On 7 August 1916, Albery was evacuated to England aboard the hospital ship Asturias from Le Havre, and admitted to the 1st Southern General Hospital in Stirchley, Birmingham where his right leg was amputated above the knee. He remained in hospital until 26 March 1917, when he was discharged.

===Flying service===
When healed, Alberry still wished to serve, so he resorted to the unusual step of gaining a personal audience with King George V to request a transfer to the Australian Flying Corps. The king assented, and on 3 August 1917 Alberry began pilot training at the No. 1 School of Aeronautics in Reading. He was posted to No. 29 (Training) Squadron RFC at RAF Shawbury as a cadet on 13 September. Having successfully completed training despite his lack of a leg, he was appointed a flying officer on 6 November, with a commission as a second lieutenant in the AIF.

He returned to France on 4 April 1918, and was posted to No. 2 Aeroplane Supply Depot. On 16 June, he was posted to No. 2 Squadron AFC to fly the S.E.5a single-seat fighter. On 14 August he was again wounded in action, spending four days at No. 18 Casualty Clearing Station suffering from a concussion.
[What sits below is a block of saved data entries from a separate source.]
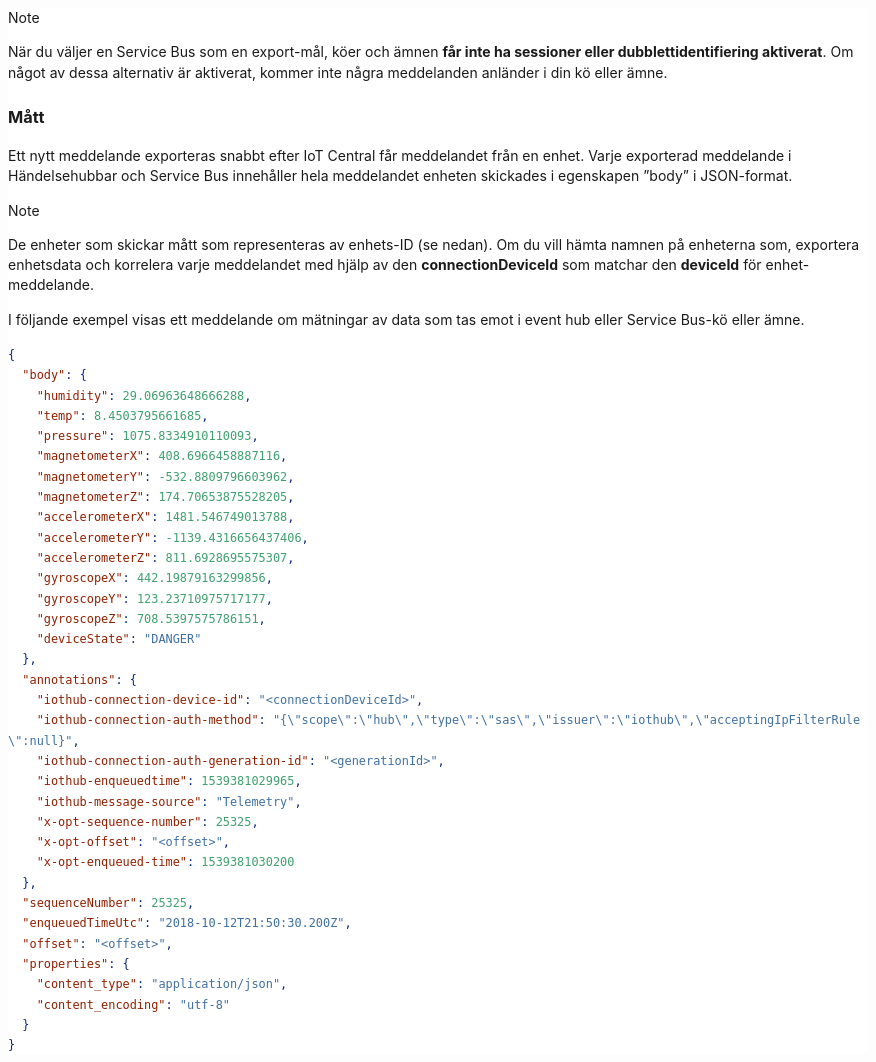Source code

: > [!NOTE]
> När du väljer en Service Bus som en export-mål, köer och ämnen **får inte ha sessioner eller dubblettidentifiering aktiverat**. Om något av dessa alternativ är aktiverat, kommer inte några meddelanden anländer i din kö eller ämne.

### <a name="measurements"></a>Mått

Ett nytt meddelande exporteras snabbt efter IoT Central får meddelandet från en enhet. Varje exporterad meddelande i Händelsehubbar och Service Bus innehåller hela meddelandet enheten skickades i egenskapen ”body” i JSON-format. 

> [!NOTE]
> De enheter som skickar mått som representeras av enhets-ID (se nedan). Om du vill hämta namnen på enheterna som, exportera enhetsdata och korrelera varje meddelandet med hjälp av den **connectionDeviceId** som matchar den **deviceId** för enhet-meddelande.

I följande exempel visas ett meddelande om mätningar av data som tas emot i event hub eller Service Bus-kö eller ämne.

```json
{
  "body": {
    "humidity": 29.06963648666288,
    "temp": 8.4503795661685,
    "pressure": 1075.8334910110093,
    "magnetometerX": 408.6966458887116,
    "magnetometerY": -532.8809796603962,
    "magnetometerZ": 174.70653875528205,
    "accelerometerX": 1481.546749013788,
    "accelerometerY": -1139.4316656437406,
    "accelerometerZ": 811.6928695575307,
    "gyroscopeX": 442.19879163299856,
    "gyroscopeY": 123.23710975717177,
    "gyroscopeZ": 708.5397575786151,
    "deviceState": "DANGER"
  },
  "annotations": {
    "iothub-connection-device-id": "<connectionDeviceId>",
    "iothub-connection-auth-method": "{\"scope\":\"hub\",\"type\":\"sas\",\"issuer\":\"iothub\",\"acceptingIpFilterRule\":null}",
    "iothub-connection-auth-generation-id": "<generationId>",
    "iothub-enqueuedtime": 1539381029965,
    "iothub-message-source": "Telemetry",
    "x-opt-sequence-number": 25325,
    "x-opt-offset": "<offset>",
    "x-opt-enqueued-time": 1539381030200
  },
  "sequenceNumber": 25325,
  "enqueuedTimeUtc": "2018-10-12T21:50:30.200Z",
  "offset": "<offset>",
  "properties": {
    "content_type": "application/json",
    "content_encoding": "utf-8"
  }
}
```
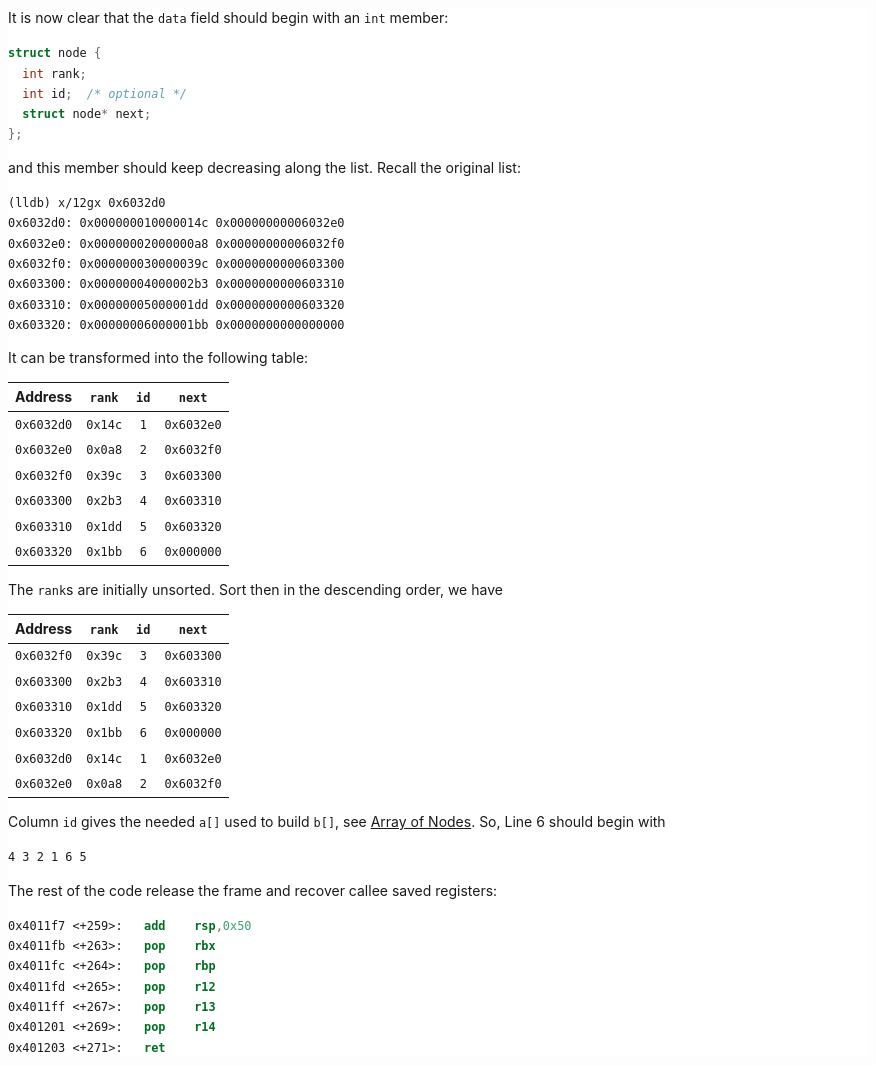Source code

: It is now clear that the `data` field should begin with an `int` member:
```c
struct node {
  int rank;
  int id;  /* optional */
  struct node* next;
};
```
and this member should keep decreasing along the list. Recall the original list:
```shell
(lldb) x/12gx 0x6032d0
0x6032d0: 0x000000010000014c 0x00000000006032e0
0x6032e0: 0x00000002000000a8 0x00000000006032f0
0x6032f0: 0x000000030000039c 0x0000000000603300
0x603300: 0x00000004000002b3 0x0000000000603310
0x603310: 0x00000005000001dd 0x0000000000603320
0x603320: 0x00000006000001bb 0x0000000000000000
```

It can be transformed into the following table:

|  Address   | `rank`  | `id` |   `next`   |
| :--------: | :-----: | :--: | :--------: |
| `0x6032d0` | `0x14c` | `1`  | `0x6032e0` |
| `0x6032e0` | `0x0a8` | `2`  | `0x6032f0` |
| `0x6032f0` | `0x39c` | `3`  | `0x603300` |
| `0x603300` | `0x2b3` | `4`  | `0x603310` |
| `0x603310` | `0x1dd` | `5`  | `0x603320` |
| `0x603320` | `0x1bb` | `6`  | `0x000000` |

The `rank`s are initially unsorted. Sort then in the descending order, we have

|  Address   | `rank`  | `id` |   `next`   |
| :--------: | :-----: | :--: | :--------: |
| `0x6032f0` | `0x39c` | `3`  | `0x603300` |
| `0x603300` | `0x2b3` | `4`  | `0x603310` |
| `0x603310` | `0x1dd` | `5`  | `0x603320` |
| `0x603320` | `0x1bb` | `6`  | `0x000000` |
| `0x6032d0` | `0x14c` | `1`  | `0x6032e0` |
| `0x6032e0` | `0x0a8` | `2`  | `0x6032f0` |

Column `id` gives the needed `a[]` used to build `b[]`, see [Array of Nodes](#Array-of-Nodes). So, Line 6 should begin with

```
4 3 2 1 6 5
```

The rest of the code release the frame and recover callee saved registers:


```nasm
0x4011f7 <+259>:   add    rsp,0x50
0x4011fb <+263>:   pop    rbx
0x4011fc <+264>:   pop    rbp
0x4011fd <+265>:   pop    r12
0x4011ff <+267>:   pop    r13
0x401201 <+269>:   pop    r14
0x401203 <+271>:   ret 
```

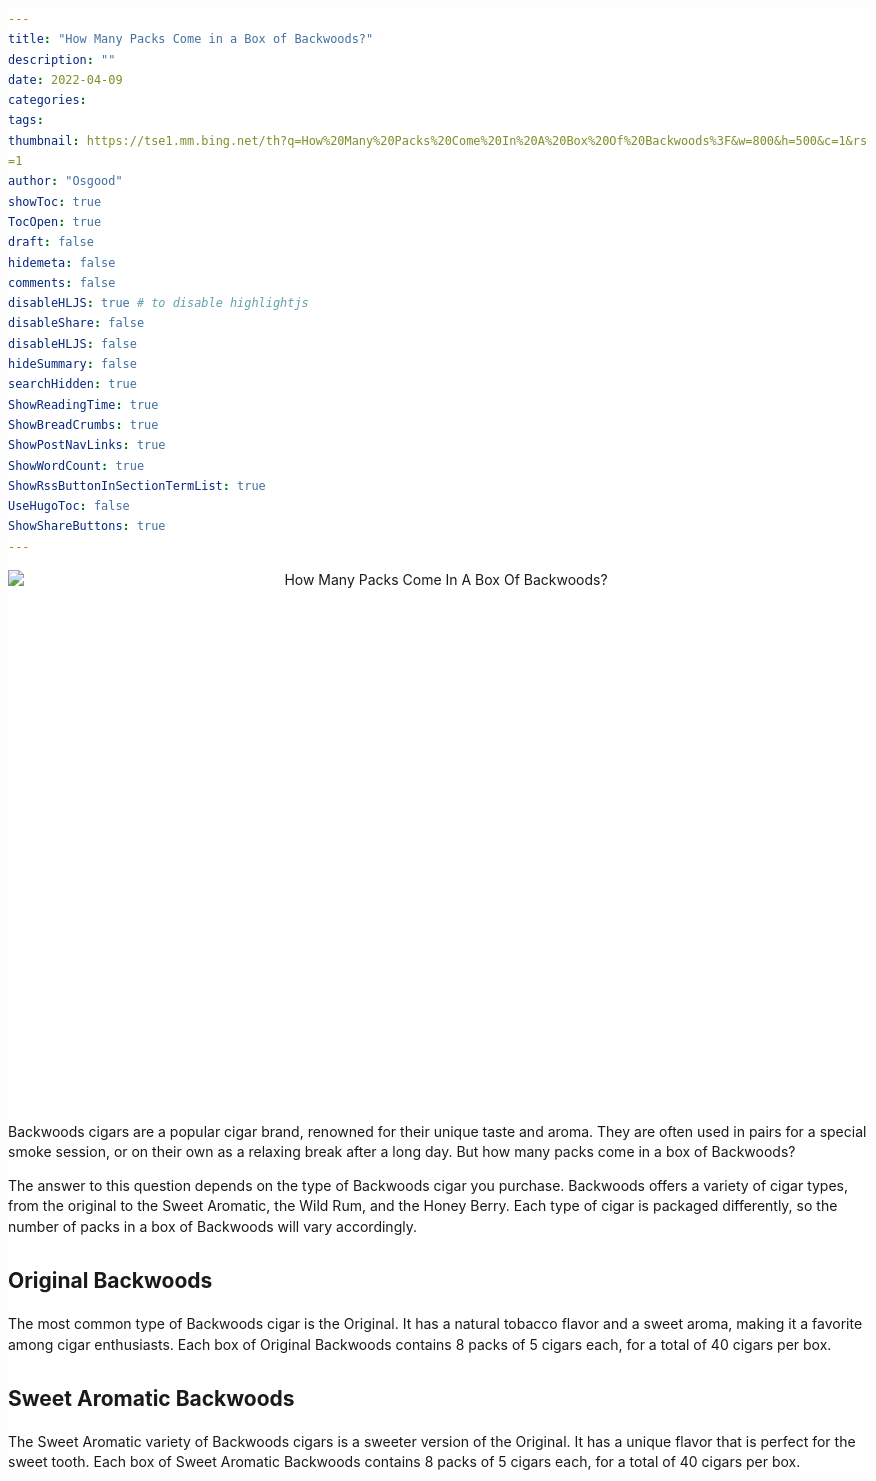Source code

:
 ```yaml
---
title: "How Many Packs Come in a Box of Backwoods?"
description: ""
date: 2022-04-09
categories: 
tags: 
thumbnail: https://tse1.mm.bing.net/th?q=How%20Many%20Packs%20Come%20In%20A%20Box%20Of%20Backwoods%3F&w=800&h=500&c=1&rs=1
author: "Osgood"
showToc: true
TocOpen: true
draft: false
hidemeta: false
comments: false
disableHLJS: true # to disable highlightjs
disableShare: false
disableHLJS: false
hideSummary: false
searchHidden: true
ShowReadingTime: true
ShowBreadCrumbs: true
ShowPostNavLinks: true
ShowWordCount: true
ShowRssButtonInSectionTermList: true
UseHugoToc: false
ShowShareButtons: true
---
```


<center>
	<img src="https://tse1.mm.bing.net/th?q=How%20Many%20Packs%20Come%20In%20A%20Box%20Of%20Backwoods%3F&w=800&h=500&c=1&rs=1" alt="How Many Packs Come In A Box Of Backwoods?" width="800" height="500" style="display: block; width: 100%; height: auto">
</center>

<p>Backwoods cigars are a popular cigar brand, renowned for their unique taste and aroma. They are often used in pairs for a special smoke session, or on their own as a relaxing break after a long day. But how many packs come in a box of Backwoods?</p>

<p>The answer to this question depends on the type of Backwoods cigar you purchase. Backwoods offers a variety of cigar types, from the original to the Sweet Aromatic, the Wild Rum, and the Honey Berry. Each type of cigar is packaged differently, so the number of packs in a box of Backwoods will vary accordingly.</p> 

<h2>Original Backwoods</h2>

<p>The most common type of Backwoods cigar is the Original. It has a natural tobacco flavor and a sweet aroma, making it a favorite among cigar enthusiasts. Each box of Original Backwoods contains 8 packs of 5 cigars each, for a total of 40 cigars per box.</p>

<h2>Sweet Aromatic Backwoods</h2>

<p>The Sweet Aromatic variety of Backwoods cigars is a sweeter version of the Original. It has a unique flavor that is perfect for the sweet tooth. Each box of Sweet Aromatic Backwoods contains 8 packs of 5 cigars each, for a total of 40 cigars per box.</p>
Alberry returned to his squadron, where between 16 September and 4 November he accounted for seven German first-line fighters – two Fokker Dr.Is and five Fokker D.VIIs.

===List of aerial victories===

Combat record
| No. | Date/Time | Aircraft/ Serial No. | Opponent | Result | Location |
| 1 | 16 September 1918 @ 0730 | S.E.5a (D6995) | Fokker D.VII | Destroyed | North-west of Lille |
| 2 | 17 September 1918 @ 1020 | S.E.5a (D6995) | Fokker Dr.I | Out of control | Lille |
| 3 | Fokker Dr.I | Out of control |
| 4 | 18 October 1918 @ 1230 | S.E.5a (D6995) | Fokker D.VII | Out of control | North of Tournai |
| 5 | 28 October 1918 @ 1120 | S.E.5a (D6995) | Fokker D.VII | Out of control | Bandour |
| 6 | Fokker D.VII | Destroyed |
| 7 | 4 November 1918 @ 1310 | S.E.5a (D6995) | Fokker D.VII | Out of control | Houtaing |

==Post-war career==
Alberry returned to Australia, leaving England on 20 November 1918. Once home, he was discharged at Melbourne on 6 March 1919. However he remained a member of the Reserve of Officers, gaining promotion to lieutenant on 1 October 1920, and eventually transferring to the retired list on 1 October 1925. He subsequently involved himself in the lumber business.

In September 1939, on the outbreak of the Second World War, Alberry applied to join the Royal Australian Air Force Reserve, and served as a recruiting officer from 11 October 1939 to 30 June 1942.

Alberry died at the Concord Repatriation General Hospital in Sydney on 23 January 1968.